The NXP AFT05MP075NR1 ~75W power N-Channel Enhancement-Mode Lateral MOSFET provides the following maximum ratings in the datasheet:
- Operating Voltage (Vdd): 17, +0 Vdc
- Drain-Source Voltage (Vdss): -0.5, +40 Vdc
- Gate-Source Voltage (Vgs): -6, +12 Vdc
I thought Vdss for a FET was the maximum "Operating Voltage", but clearly they are listed separately.
Questions:
- What is the difference between Vdd and Vdss?
- How would it "operate" at a different voltage than Vdss?
- What does it mean by "operate" in that sense?
Best Answer
The clue is : it's an RF amplifier not a simple switching circuit or a baseband amplifier.
A typical circuit might be:
simulate this circuit – Schematic created using CircuitLab
Now you can see VDD is the supply voltage, aka the "operating voltage" in this datasheet, while Vds is the voltage between drain and source on the device itself.

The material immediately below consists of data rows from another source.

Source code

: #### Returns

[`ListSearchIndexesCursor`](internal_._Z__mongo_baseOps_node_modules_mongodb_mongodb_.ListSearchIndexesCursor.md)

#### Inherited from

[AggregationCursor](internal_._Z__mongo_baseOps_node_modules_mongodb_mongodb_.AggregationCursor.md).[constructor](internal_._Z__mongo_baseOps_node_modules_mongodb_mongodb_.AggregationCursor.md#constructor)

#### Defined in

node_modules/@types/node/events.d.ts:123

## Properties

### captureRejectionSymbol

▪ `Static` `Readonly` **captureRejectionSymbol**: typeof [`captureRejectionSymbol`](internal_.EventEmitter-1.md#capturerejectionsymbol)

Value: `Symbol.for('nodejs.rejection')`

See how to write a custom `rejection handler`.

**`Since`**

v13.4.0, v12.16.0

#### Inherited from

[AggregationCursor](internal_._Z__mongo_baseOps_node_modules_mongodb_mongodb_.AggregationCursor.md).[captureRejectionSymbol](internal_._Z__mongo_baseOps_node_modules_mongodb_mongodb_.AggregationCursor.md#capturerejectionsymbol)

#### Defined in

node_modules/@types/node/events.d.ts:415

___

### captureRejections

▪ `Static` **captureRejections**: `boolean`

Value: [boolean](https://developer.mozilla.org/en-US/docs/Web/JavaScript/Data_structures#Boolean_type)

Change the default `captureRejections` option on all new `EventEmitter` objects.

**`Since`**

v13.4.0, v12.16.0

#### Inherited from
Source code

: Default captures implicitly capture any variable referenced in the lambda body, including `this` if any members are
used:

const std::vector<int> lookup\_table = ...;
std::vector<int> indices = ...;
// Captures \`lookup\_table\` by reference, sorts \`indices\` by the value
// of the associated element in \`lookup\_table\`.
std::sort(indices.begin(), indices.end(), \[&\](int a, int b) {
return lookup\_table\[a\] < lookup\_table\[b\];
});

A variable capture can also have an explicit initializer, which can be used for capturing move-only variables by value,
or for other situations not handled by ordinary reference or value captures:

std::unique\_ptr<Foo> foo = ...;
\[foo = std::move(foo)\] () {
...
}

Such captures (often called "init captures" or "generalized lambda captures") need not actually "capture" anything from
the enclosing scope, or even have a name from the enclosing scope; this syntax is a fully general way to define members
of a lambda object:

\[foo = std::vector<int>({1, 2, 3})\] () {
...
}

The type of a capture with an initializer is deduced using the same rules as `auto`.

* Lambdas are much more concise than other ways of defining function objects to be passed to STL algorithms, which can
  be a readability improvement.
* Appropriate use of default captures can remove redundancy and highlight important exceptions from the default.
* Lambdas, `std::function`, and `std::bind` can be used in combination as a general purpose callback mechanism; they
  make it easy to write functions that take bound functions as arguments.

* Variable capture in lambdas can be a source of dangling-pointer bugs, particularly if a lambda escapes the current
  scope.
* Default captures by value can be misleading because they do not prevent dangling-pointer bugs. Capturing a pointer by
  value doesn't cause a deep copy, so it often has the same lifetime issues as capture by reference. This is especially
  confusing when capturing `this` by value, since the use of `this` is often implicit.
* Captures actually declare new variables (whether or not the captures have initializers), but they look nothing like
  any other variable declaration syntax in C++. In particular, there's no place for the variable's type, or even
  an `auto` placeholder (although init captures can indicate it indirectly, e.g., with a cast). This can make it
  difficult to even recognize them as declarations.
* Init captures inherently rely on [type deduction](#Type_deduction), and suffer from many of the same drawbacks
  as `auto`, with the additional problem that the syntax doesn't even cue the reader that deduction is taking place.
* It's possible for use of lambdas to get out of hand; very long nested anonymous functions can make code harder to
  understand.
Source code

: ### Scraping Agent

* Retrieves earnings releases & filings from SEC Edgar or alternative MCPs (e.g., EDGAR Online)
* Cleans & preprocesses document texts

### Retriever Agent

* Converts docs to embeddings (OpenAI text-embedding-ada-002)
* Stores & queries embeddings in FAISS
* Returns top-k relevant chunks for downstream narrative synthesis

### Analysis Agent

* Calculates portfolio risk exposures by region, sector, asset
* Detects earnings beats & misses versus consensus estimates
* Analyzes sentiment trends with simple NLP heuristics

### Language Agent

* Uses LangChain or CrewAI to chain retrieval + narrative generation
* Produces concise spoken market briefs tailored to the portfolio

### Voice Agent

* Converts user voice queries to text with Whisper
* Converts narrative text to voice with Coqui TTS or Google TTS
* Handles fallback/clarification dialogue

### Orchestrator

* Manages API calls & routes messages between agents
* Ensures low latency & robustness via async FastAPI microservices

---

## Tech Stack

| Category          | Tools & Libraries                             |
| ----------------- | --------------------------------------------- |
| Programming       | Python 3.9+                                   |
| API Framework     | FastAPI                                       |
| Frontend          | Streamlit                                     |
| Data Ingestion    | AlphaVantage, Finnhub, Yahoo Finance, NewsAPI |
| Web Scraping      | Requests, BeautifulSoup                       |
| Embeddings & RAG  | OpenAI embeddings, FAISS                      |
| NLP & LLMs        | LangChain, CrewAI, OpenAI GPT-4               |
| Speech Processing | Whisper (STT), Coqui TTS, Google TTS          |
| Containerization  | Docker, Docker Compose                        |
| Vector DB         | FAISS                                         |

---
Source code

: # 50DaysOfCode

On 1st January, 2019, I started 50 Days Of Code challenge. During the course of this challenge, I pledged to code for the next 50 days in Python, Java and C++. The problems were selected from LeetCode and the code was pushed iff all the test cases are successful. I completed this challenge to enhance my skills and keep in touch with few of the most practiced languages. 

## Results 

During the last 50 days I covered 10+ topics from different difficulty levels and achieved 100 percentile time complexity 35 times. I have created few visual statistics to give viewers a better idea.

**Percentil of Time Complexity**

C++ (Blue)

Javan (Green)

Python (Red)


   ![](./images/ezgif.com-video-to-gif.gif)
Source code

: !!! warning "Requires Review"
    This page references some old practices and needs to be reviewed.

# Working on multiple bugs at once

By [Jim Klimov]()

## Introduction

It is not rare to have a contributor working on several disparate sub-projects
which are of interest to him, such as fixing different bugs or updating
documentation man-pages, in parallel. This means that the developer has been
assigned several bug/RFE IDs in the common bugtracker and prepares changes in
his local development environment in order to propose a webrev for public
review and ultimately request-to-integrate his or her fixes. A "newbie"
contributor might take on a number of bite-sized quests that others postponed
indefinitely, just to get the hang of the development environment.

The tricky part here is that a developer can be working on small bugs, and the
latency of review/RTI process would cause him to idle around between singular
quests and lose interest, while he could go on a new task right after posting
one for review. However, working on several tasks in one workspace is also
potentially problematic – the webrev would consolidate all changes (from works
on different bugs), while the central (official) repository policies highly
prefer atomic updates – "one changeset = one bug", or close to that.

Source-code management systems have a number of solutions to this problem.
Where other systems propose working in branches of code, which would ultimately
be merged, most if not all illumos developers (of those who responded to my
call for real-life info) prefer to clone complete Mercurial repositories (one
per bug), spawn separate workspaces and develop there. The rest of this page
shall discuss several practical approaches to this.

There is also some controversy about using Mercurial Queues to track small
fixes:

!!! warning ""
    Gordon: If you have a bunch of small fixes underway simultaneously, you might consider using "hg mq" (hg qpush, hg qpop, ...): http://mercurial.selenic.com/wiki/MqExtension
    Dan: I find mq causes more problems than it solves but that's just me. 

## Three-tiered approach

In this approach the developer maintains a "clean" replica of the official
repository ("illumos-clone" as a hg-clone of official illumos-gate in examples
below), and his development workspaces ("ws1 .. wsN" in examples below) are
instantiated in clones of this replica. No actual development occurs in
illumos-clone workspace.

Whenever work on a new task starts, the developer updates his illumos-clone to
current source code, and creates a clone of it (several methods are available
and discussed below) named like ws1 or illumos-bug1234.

But surely Vds is therefore less than the supply Vdd, since it is only over part of the circuit?
Normally yes....
But RF amplifiers often have tuned loads, as here, and thus no DC voltage drop across the inductor. Furthermore, the actual drain voltage is the sum of Vdd and the peak AC output voltage, which is built up across a high Q tuned circuit.
In a linear RF amplifier, the transistor can pull OUT down to 0V giving an -ve peak equal to Vdd : when it turns off, the drain will swing up to Vdd * 2.
However RF amplifiers can operate in Class C where the transistor is no longer linear but overdriven, more like a switch. In this case, Vds can exceed VDD * 2 in the same way that a swing can reach greater heights than you push it to.
Which is reflected in the ratings here : operating off VDD <= 17V, VDS can be allowed to reach 40V.